Problem to solve:
Reproduce every record below, character by character.

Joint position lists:
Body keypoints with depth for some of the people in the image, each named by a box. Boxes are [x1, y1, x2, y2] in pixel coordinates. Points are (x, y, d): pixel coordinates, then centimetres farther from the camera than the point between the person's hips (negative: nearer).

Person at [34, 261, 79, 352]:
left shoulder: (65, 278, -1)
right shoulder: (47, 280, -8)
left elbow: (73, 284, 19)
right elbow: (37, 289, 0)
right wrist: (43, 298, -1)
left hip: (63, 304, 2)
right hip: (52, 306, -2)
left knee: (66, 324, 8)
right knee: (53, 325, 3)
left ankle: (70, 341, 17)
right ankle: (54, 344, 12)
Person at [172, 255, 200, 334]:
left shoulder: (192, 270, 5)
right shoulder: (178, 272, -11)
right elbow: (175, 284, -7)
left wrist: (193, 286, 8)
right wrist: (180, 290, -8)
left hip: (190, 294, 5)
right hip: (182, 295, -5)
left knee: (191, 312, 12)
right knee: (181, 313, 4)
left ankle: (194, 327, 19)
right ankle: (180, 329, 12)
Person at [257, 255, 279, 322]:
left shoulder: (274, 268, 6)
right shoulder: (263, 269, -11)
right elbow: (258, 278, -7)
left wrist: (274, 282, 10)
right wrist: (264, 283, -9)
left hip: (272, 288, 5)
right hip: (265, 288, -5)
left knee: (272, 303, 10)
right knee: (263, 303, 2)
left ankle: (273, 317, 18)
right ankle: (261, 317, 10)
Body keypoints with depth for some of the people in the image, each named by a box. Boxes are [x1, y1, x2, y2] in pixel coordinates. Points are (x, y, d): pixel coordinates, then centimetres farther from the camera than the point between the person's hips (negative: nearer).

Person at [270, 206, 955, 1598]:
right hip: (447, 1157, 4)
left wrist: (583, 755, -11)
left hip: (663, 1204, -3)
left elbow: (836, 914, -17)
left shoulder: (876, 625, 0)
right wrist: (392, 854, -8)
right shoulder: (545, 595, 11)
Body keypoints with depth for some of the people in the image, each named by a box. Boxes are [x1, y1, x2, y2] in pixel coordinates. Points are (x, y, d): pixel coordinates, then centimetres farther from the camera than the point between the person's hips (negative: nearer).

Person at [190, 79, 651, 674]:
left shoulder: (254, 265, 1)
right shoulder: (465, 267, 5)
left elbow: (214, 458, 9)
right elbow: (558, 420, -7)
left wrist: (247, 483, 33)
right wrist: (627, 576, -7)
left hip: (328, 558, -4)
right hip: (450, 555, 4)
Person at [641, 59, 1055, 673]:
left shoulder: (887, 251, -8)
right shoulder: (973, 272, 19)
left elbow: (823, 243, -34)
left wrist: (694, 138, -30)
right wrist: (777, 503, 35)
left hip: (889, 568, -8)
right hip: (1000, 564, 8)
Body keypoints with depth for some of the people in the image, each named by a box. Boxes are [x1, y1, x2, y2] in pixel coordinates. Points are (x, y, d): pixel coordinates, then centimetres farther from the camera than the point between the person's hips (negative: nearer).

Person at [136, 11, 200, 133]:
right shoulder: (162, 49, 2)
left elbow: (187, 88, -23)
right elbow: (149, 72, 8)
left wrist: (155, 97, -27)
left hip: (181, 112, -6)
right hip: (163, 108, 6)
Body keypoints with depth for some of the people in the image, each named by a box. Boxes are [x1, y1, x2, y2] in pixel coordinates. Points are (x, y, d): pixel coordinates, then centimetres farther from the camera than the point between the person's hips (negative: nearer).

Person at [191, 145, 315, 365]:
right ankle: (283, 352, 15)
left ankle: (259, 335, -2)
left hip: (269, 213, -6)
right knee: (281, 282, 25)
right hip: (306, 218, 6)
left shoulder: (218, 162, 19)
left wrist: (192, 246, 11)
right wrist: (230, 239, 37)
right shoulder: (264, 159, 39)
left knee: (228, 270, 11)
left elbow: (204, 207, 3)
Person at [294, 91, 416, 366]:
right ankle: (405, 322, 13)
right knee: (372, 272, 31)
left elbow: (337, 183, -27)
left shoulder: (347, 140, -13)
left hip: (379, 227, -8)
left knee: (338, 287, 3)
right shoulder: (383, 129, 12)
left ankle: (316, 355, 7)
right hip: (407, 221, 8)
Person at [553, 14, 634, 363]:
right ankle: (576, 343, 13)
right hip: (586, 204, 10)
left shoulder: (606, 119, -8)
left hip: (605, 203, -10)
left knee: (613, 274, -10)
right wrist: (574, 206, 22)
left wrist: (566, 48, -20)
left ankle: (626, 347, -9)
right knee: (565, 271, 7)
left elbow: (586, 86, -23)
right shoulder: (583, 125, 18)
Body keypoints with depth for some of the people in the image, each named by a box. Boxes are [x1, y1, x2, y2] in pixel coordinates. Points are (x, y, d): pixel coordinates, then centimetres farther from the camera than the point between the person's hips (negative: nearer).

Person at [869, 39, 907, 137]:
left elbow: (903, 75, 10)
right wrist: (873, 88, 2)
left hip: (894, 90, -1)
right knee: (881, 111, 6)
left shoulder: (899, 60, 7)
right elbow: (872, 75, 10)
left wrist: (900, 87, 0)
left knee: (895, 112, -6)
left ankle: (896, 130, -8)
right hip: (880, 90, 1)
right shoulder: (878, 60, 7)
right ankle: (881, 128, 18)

Task solution:
Body keypoints with depth for some of the people in the image, each named by a box. Boxes are [x1, y1, x2, y2] in pixel coordinates. Points are (x, y, d): pixel coordinates, then centimetres farther from the camera than the point between the person's hips (negative: nearer).

Person at [34, 261, 79, 352]:
left shoulder: (65, 278, -1)
right shoulder: (47, 280, -8)
left elbow: (73, 284, 19)
right elbow: (37, 289, 0)
right wrist: (43, 298, -1)
left hip: (63, 304, 2)
right hip: (52, 306, -2)
left knee: (66, 324, 8)
right knee: (53, 325, 3)
left ankle: (70, 341, 17)
right ankle: (54, 344, 12)
Person at [172, 255, 200, 334]:
left shoulder: (192, 270, 5)
right shoulder: (178, 272, -11)
right elbow: (175, 284, -7)
left wrist: (193, 286, 8)
right wrist: (180, 290, -8)
left hip: (190, 294, 5)
right hip: (182, 295, -5)
left knee: (191, 312, 12)
right knee: (181, 313, 4)
left ankle: (194, 327, 19)
right ankle: (180, 329, 12)
Person at [257, 255, 279, 322]:
left shoulder: (274, 268, 6)
right shoulder: (263, 269, -11)
right elbow: (258, 278, -7)
left wrist: (274, 282, 10)
right wrist: (264, 283, -9)
left hip: (272, 288, 5)
right hip: (265, 288, -5)
left knee: (272, 303, 10)
right knee: (263, 303, 2)
left ankle: (273, 317, 18)
right ankle: (261, 317, 10)
Body keypoints with depth for some of the people in the image, each named by a box. Boxes are [x1, y1, x2, y2] in pixel coordinates. Points are (x, y, d): pixel coordinates, then centimetres farther from the camera than the point between the person's hips (negative: nearer).

Person at [270, 206, 955, 1598]:
right hip: (447, 1157, 4)
left wrist: (583, 755, -11)
left hip: (663, 1204, -3)
left elbow: (836, 914, -17)
left shoulder: (876, 625, 0)
right wrist: (392, 854, -8)
right shoulder: (545, 595, 11)
Body keypoints with depth for some of the people in the image, each named by a box. Boxes are [x1, y1, x2, y2] in pixel coordinates. Points are (x, y, d): pixel coordinates, then centimetres farther from the camera than the point between the person's hips (negative: nearer).

Person at [190, 79, 651, 674]:
left shoulder: (254, 265, 1)
right shoulder: (465, 267, 5)
left elbow: (214, 458, 9)
right elbow: (558, 420, -7)
left wrist: (247, 483, 33)
right wrist: (627, 576, -7)
left hip: (328, 558, -4)
right hip: (450, 555, 4)
Person at [641, 59, 1055, 673]:
left shoulder: (887, 251, -8)
right shoulder: (973, 272, 19)
left elbow: (823, 243, -34)
left wrist: (694, 138, -30)
right wrist: (777, 503, 35)
left hip: (889, 568, -8)
right hip: (1000, 564, 8)
Body keypoints with depth for some of the people in the image, each named by a box. Boxes are [x1, y1, x2, y2] in pixel coordinates. Points are (x, y, d): pixel coordinates, then centimetres farther from the camera than the point between the person's hips (negative: nearer).

Person at [136, 11, 200, 133]:
right shoulder: (162, 49, 2)
left elbow: (187, 88, -23)
right elbow: (149, 72, 8)
left wrist: (155, 97, -27)
left hip: (181, 112, -6)
right hip: (163, 108, 6)
Body keypoints with depth for some of the people in the image, each named by a box. Boxes are [x1, y1, x2, y2] in pixel coordinates. Points are (x, y, d): pixel coordinates, then centimetres farther from the camera than the point between the person's hips (negative: nearer).

Person at [191, 145, 315, 365]:
right ankle: (283, 352, 15)
left ankle: (259, 335, -2)
left hip: (269, 213, -6)
right knee: (281, 282, 25)
right hip: (306, 218, 6)
left shoulder: (218, 162, 19)
left wrist: (192, 246, 11)
right wrist: (230, 239, 37)
right shoulder: (264, 159, 39)
left knee: (228, 270, 11)
left elbow: (204, 207, 3)
Person at [294, 91, 416, 366]:
right ankle: (405, 322, 13)
right knee: (372, 272, 31)
left elbow: (337, 183, -27)
left shoulder: (347, 140, -13)
left hip: (379, 227, -8)
left knee: (338, 287, 3)
right shoulder: (383, 129, 12)
left ankle: (316, 355, 7)
right hip: (407, 221, 8)
Person at [553, 14, 634, 363]:
right ankle: (576, 343, 13)
right hip: (586, 204, 10)
left shoulder: (606, 119, -8)
left hip: (605, 203, -10)
left knee: (613, 274, -10)
right wrist: (574, 206, 22)
left wrist: (566, 48, -20)
left ankle: (626, 347, -9)
right knee: (565, 271, 7)
left elbow: (586, 86, -23)
right shoulder: (583, 125, 18)
Body keypoints with depth for some of the people in the image, each named by a box. Boxes are [x1, y1, x2, y2] in pixel coordinates. Points are (x, y, d): pixel coordinates, then centimetres farther from the camera than the point between the person's hips (negative: nearer).

Person at [869, 39, 907, 137]:
left elbow: (903, 75, 10)
right wrist: (873, 88, 2)
left hip: (894, 90, -1)
right knee: (881, 111, 6)
left shoulder: (899, 60, 7)
right elbow: (872, 75, 10)
left wrist: (900, 87, 0)
left knee: (895, 112, -6)
left ankle: (896, 130, -8)
right hip: (880, 90, 1)
right shoulder: (878, 60, 7)
right ankle: (881, 128, 18)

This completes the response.